Research conducted at four American and one British university has shown that streaming services such as Netflix, HBO and Videoland are among the apps that pollute the most. That’s not a problem you can pass on to your employer. However, video meeting apps such as Teams, Zoom and Google Meet come in second place. And there’s an obvious reason for that: the video element. One hour of streaming or videoconferencing can emit between 150 and 1,000 grams of carbon dioxide, depending on the service. Moreover, that hour also uses 2 to 12 liters of water and a land area the size of an iPad Mini. For comparison: a car emits about 2,344 grams of carbon dioxide when it burns one liter of gasoline. Of course, not everyone travels to work in their car, but the study into the environmental impact of videoconferencing does provide a clear comparison as far as emission is concerned. And with all the hours we spend streaming, that footprint might increase significantly.

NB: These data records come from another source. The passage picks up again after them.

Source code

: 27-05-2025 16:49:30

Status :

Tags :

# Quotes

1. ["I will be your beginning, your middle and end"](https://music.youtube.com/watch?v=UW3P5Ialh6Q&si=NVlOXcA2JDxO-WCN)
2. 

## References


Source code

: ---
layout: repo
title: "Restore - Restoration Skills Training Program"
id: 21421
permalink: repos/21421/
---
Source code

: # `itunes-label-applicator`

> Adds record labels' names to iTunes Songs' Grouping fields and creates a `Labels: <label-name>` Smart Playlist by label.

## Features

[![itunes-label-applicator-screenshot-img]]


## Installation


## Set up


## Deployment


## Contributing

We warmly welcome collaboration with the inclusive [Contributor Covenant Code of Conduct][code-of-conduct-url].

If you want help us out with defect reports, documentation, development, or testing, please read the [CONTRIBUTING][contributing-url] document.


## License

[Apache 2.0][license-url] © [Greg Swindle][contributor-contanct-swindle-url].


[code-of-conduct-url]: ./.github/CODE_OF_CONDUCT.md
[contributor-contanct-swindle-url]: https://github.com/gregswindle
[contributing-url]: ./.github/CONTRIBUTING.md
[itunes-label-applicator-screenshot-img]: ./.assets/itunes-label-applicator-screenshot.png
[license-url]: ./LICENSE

The use of internet involves several factors. The electricity that provides the internet with power, with all the associated carbon, water and land footprints, aren’t the only things that impact the environment. Storing and sending data also requires electricity and water to cool the servers with.
“The aim of the paper is to increase awareness,” Maryam Arbabzadeh, postdoc at MIT Energy Initiative and co-author of the paper, says. “It’s really great that we managed to reduce our emissions in certain sectors, but we see an increase in internet use, and this has serious consequences.”
Using Netflix without a camera could be somewhat problematic, but are you looking for ways to reduce the impact of your next meeting? Then you should turn the camera off. American and British research has shown that turning off the camera could potentially cut your ecological footprint by up to 96 percent. We spend a lot of time on Teams at TU/e because of corona, so there’s much to be gained when it comes to this.
Users of Netflix can also improve some things: switching to standard definition rather than watching in high definition significantly reduces your ecological footprint. Streaming in high definition four hours a day during one month leads to up to 53 kilograms of CO2 emissions.
However, streaming in standard definition would lead to a footprint of only 2.5 kilograms of CO2 emissions per month. The researchers believe that it is important that more people become aware of this significant difference. “Few people will adjust their video quality downwards on their own initiative, certainly not when they aren’t aware of the significant environmental benefits.”